Raspberry Robin, a widespread USB-based worm that acts as a loader for different malware, has vital similarities to the Dridex malware loader, that means that it may be traced again to the sanctioned Russian ransomware group Evil Corp.
Researchers from IBM Safety reversed engineered two dynamic hyperlink libraries (DLLs) dropped throughout a Raspberry Robin an infection and in contrast them to the Dridex malware loader, which is a device that has been definitively linked to Evil Corp. prior to now — in truth, the US Division of the Treasury sanctioned the Russia-based Evil Corp for creating Dridex in 2019.
They discovered that the decoding algorithms labored equally, utilizing random strings within the moveable executables in addition to having an intermediate loader code that decoded the ultimate payload in the same method and contained anti-analysis code.

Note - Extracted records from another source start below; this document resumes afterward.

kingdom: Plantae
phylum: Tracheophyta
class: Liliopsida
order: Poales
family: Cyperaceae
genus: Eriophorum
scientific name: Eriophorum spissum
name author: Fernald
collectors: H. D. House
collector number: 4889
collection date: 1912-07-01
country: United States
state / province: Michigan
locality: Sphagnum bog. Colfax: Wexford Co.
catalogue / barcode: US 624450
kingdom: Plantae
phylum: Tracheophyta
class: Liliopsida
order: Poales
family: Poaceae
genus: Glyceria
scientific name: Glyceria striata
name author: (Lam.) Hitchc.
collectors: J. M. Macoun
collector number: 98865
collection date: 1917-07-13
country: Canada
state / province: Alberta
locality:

“The outcomes present that they’re related in construction and performance,” Kevin Henson, a malware reverse engineer at IBM Safety, wrote in the evaluation. “Evil Corp is probably going utilizing Raspberry Robin infrastructure to hold out its assaults.”
Raspberry Robin Takes Flight
Safety agency Purple Canary first analyzed and named Raspberry Robin in Might. Quickly after, it got here to the eye of different researchers, together with IBM Safety.
The worm spreads shortly all through inside networks, hitchhiking on USB gadgets handed between employees. Whereas Raspberry Robin depends on social engineering methods to persuade victims to plug in an contaminated USB system, infections took off in the course of the summer time, with 17% of IBM Safety’s managed purchasers in focused industries seeing an infection makes an attempt.
Nevertheless, the malware puzzled researchers initially, as a result of it merely hibernated on contaminated techniques and appeared to haven’t any second-stage payload. In July that modified: IBM and Microsoft researchers found that contaminated techniques had begun downloading the FakeUpdates malware, sometimes a precursor to ransomware utilized by Evil Corp.
FakeUpdates, often known as SocGhoulish, masquerades as a official software program replace, however installs in style assault software program equivalent to Cobalt Strike and Mimikatz, or ransomware, on the sufferer’s pc.
Microsoft famous on the time that FakeUpdates is often attributed to an entry dealer that the corporate tracks as DEV-206. If Evil Corp is distributing FakeUpdates by way of present Raspberry Robin infections as suspected, it suggests an in depth partnership between the entry dealer and Evil Corp.
Historic evaluation signifies that the Raspberry Robin exercise might be traced way back to September 2021. The malware is usually used towards manufacturing, know-how, oil and gasoline, and transportation industries.